I have got to share with you this remarkable excerpt from Pope Francis’s recent address to members of the Jewish community in Hungary:
I am moved by the thought of all those friends of God who shone his light on the darkness of this world. I think in particular of Miklós Radnóti, a great poet of this country. His brilliant career was cut short by the blind hatred of those who, for no other reason than his Jewish origins, first prevented him from teaching and then separated him from his family.
Imprisoned in a concentration camp, in the darkest and most depraved chapter of human history, Radnóti continued until his death to write poetry. His Bor Notebook was his only collection of poems to survive the Shoah. It testifies to the power of his belief in the warmth of love amid the icy coldness of the camps, illumining the darkness of hatred with the light of faith. The author, crushed by the chains that constrained his soul, discovered a higher freedom and the courage to write that, “as a prisoner… I have taken the measure of all that I had hoped for” (Bor Notebook, Letter to his Wife). He also posed a question that resonates with us today: “And you, how do you live? Does your voice find an echo in this time?” (Bor Notebook, First Eclogue). Our voices, dear brothers and sisters, must not fail to echo that Word given us from Heaven, echoes of hope and peace. Even if no one listens or we are misunderstood, may our actions never deny the Revelation to which we are witnesses.
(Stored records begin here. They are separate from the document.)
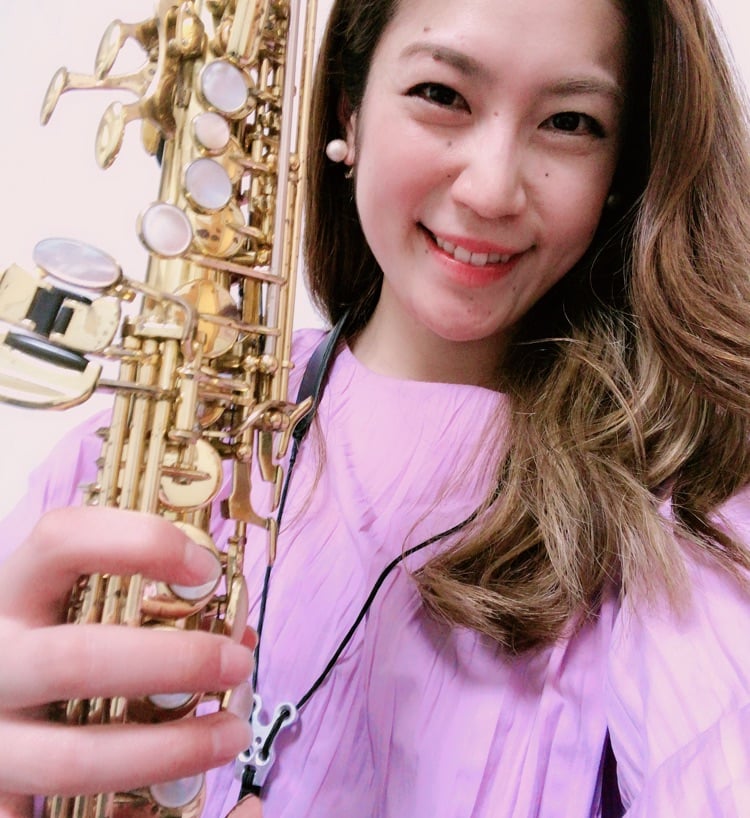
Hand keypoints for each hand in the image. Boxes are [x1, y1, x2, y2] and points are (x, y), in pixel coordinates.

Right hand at [0, 506, 253, 802]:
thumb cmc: (51, 633)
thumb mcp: (78, 600)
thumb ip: (148, 602)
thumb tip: (238, 633)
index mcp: (16, 592)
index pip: (63, 541)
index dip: (141, 544)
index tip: (207, 570)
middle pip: (76, 661)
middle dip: (174, 664)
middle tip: (237, 664)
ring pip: (72, 758)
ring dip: (168, 751)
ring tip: (231, 734)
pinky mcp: (1, 789)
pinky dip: (123, 816)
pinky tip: (184, 797)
Finally, in the solitude and desolation of the concentration camp, as he realized his life was fading away, Radnóti wrote: “I am now myself a root… Once a flower, I have become a root” (Bor Notebook, Root). We too are called to become roots. For our part, we usually look for fruits, results or affirmation. Yet God makes his word fruitful on the earth with a soft rain that makes the fields flower (cf. Is 55:10). He reminds us that our faith journeys are but seeds, seeds that then become deep roots nourishing the memory and enabling the future to blossom. This is what the God of our fathers asks of us, because – as another poet wrote – “God waits in other places; he waits beneath everything. Where the roots are. Down below” (Rainer Maria Rilke, Vladimir, the Cloud Painter). We can only reach the heights if we have deep roots. If we are rooted in listening to the Most High and to others, we will help our contemporaries to accept and love one another. Only if we become roots of peace and shoots of unity, will we prove credible in the eyes of the world, which look to us with a yearning that can bring hope to blossom. I thank you and I encourage you to persevere in your journey together, thank you! Please forgive me for speaking while seated, but I am no longer fifteen years old! Thank you.
The stories we most appreciate were surely among the hardest ones to live.
I had to Google Miklós Radnóti and even reading his Wikipedia page was dramatic.
I learned that Radnóti’s twin brother died during delivery and his mother died shortly after that. Throughout his life, he worked in a family business, wrote a PhD dissertation in philosophy, and taught high school. In 1943, he and his wife converted to Catholicism (a point the pope certainly avoided mentioning and it is uncertain whether the conversion was merely for expediency). Radnóti and his wife were also unable to have children. Then, in 1944, he was shot and killed on a death march.
I keep reading those three short paragraphs from Pope Francis’ address. I’m going to get some books by Radnóti. And hopefully I will soon be visiting his grave at the Kerepesi Cemetery in Budapest.